Errada, porque a Lei 8.429/92 não determina representação à Controladoria-Geral nesse caso, mas ao Ministério Público.
- B)ao Tribunal de Contas.
Errada, porque o Tribunal de Contas exerce controle externo, mas não é o órgão indicado pela lei para receber essa representação.
- C)ao Ministério Público.
Certa, porque o art. 15 da Lei 8.429/92 prevê que a autoridade que conhecer dos fatos deve representar ao Ministério Público.
- D)à Vara de Fazenda Pública.
Errada, porque a Vara de Fazenda Pública é órgão jurisdicional e não o destinatário da comunicação prevista na lei.
Gabarito: C
A Lei 8.429/92 trata da improbidade administrativa e, quando a autoridade encontra indícios de ato ímprobo, ela não sai distribuindo o caso para qualquer órgão: o caminho indicado pela lei é comunicar o Ministério Público.

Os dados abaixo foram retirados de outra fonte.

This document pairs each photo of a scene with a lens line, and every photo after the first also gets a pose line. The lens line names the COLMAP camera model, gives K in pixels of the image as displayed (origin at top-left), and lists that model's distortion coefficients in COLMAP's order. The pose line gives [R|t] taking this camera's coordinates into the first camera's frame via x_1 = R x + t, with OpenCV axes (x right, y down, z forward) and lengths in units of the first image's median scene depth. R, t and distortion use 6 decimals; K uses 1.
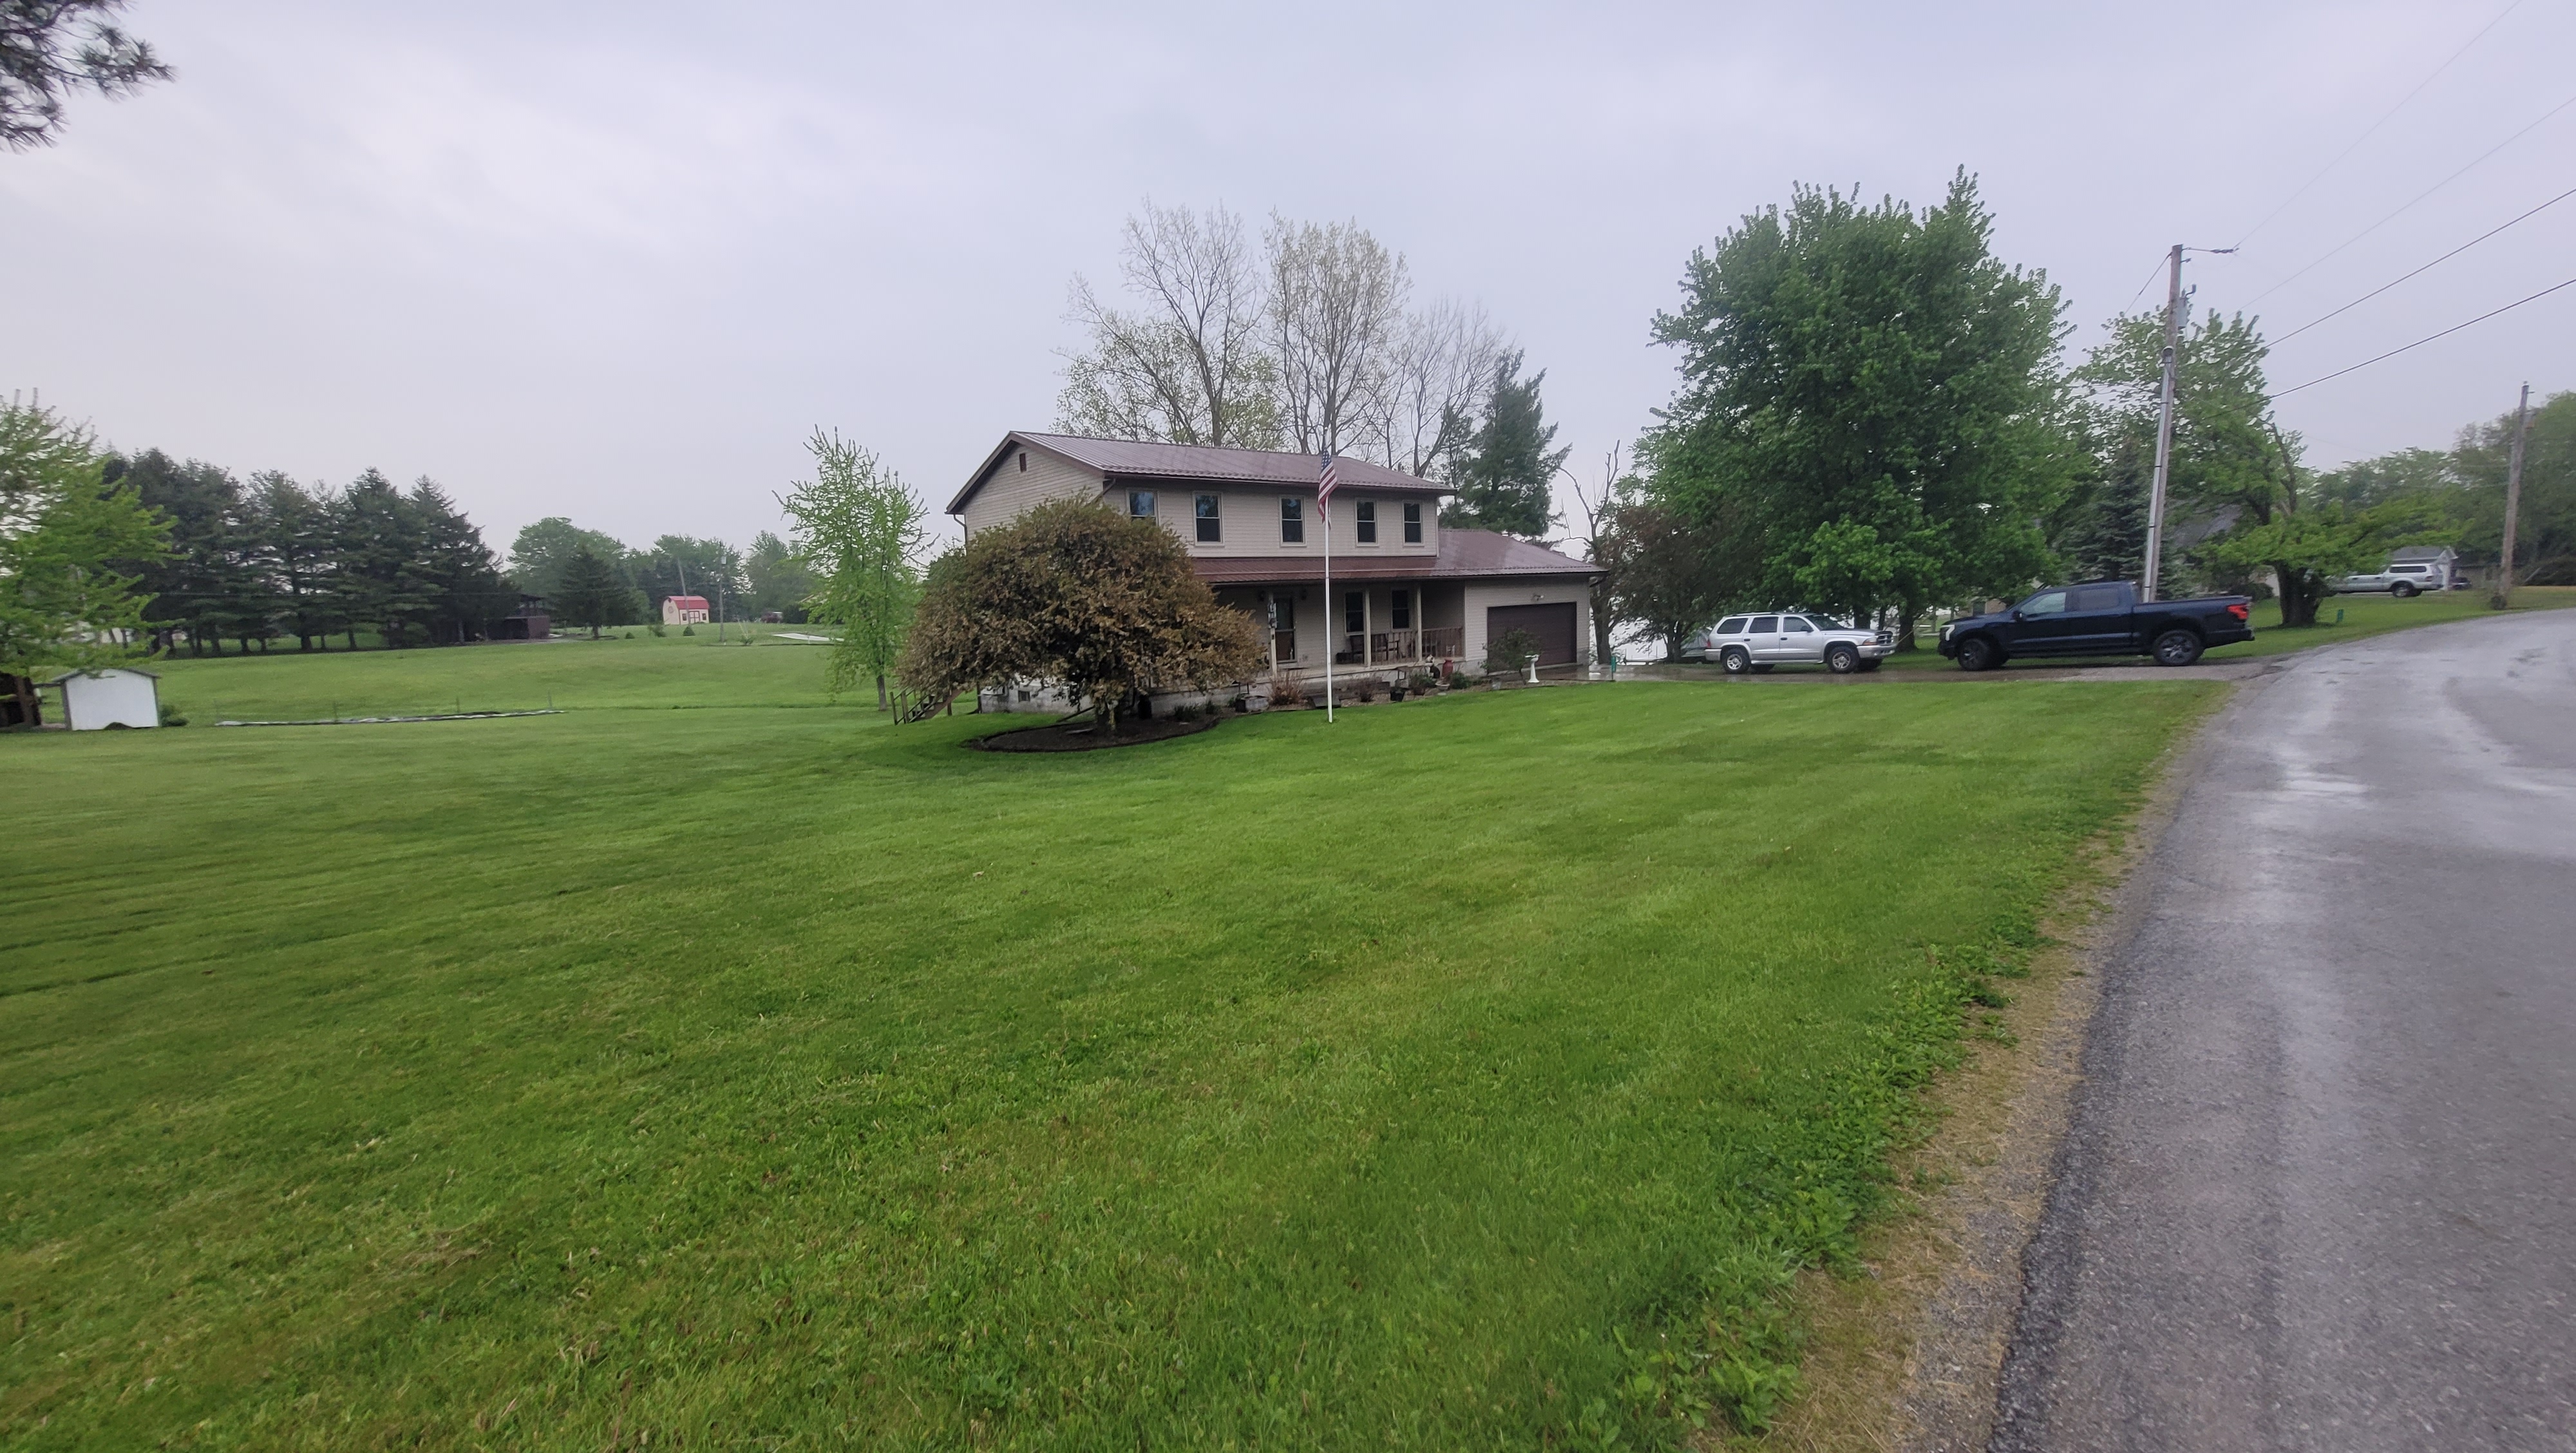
lens RADIAL K [[1013.5, 0, 1276.9], [0, 1013.5, 713.6], [0, 0, 1]] dist [0.005771, 0.000065]
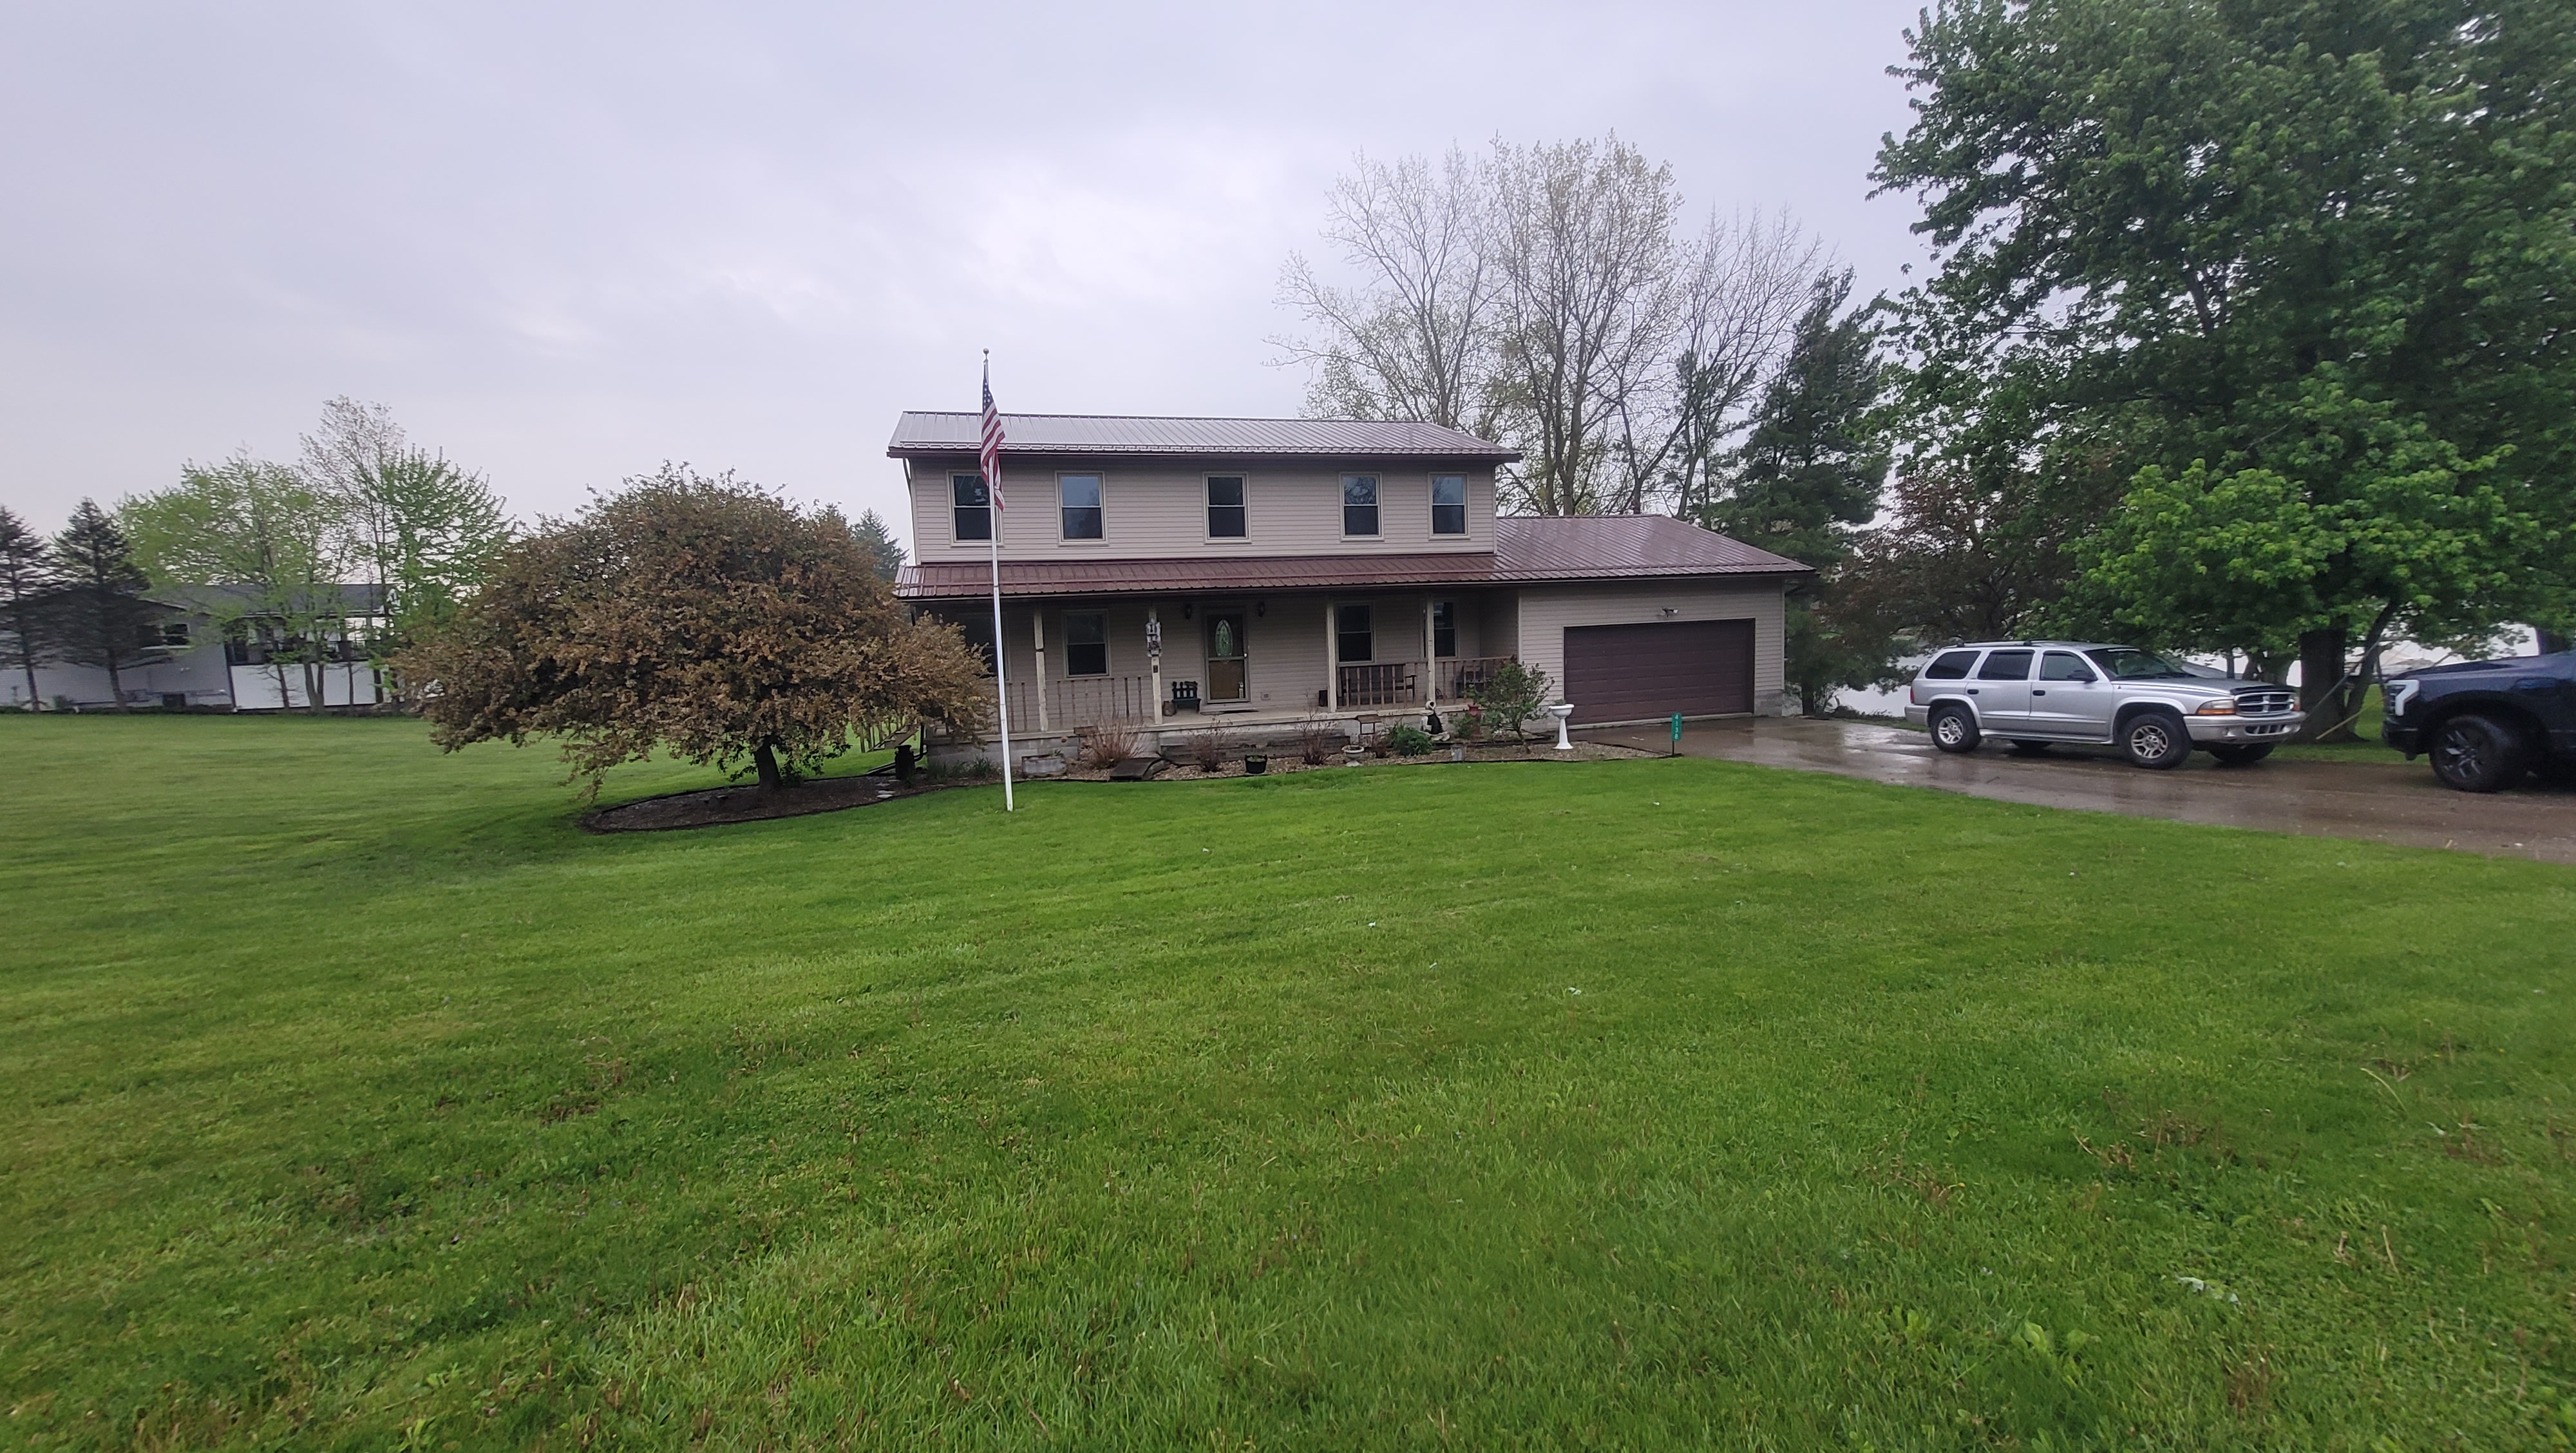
lens RADIAL K [[1013.5, 0, 1294.2], [0, 1013.5, 706.6], [0, 0, 1]] dist [0.005771, 0.000065]
pose [[0.910843, 0.037239, -0.411069, 0.354287], [-0.041182, 0.999151, -0.000739, -0.048869], [0.410693, 0.017602, 0.911604, 0.348531]]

A lógica é simples: o MP tem função institucional de defender a ordem jurídica, fiscalizar o cumprimento da lei e, nesses casos, atuar na responsabilização do agente público ou de terceiros envolvidos. Isso está ligado ao art. 15 da Lei 8.429/92, que determina que a autoridade administrativa que tomar conhecimento de irregularidade deve representar ao Ministério Público para as providências cabíveis. Em outras palavras, a lei quer que a notícia chegue ao órgão com atribuição para apurar e promover as medidas judiciais adequadas. Perceba que a questão cobra um detalhe clássico de prova: não basta existir suspeita, é preciso saber para quem a autoridade deve encaminhar a informação. E a resposta da lei é direta, sem rodeios burocráticos: Ministério Público. As demais opções até existem no sistema de controle, mas não são o destinatário previsto nesse dispositivo específico. Então, se aparecer algo como "indícios de ato de improbidade" e a pergunta for sobre a providência da autoridade que conheceu dos fatos, lembre do art. 15 da Lei 8.429/92. É o tipo de cobrança que adora confundir quem mistura controle interno, externo e função acusatória.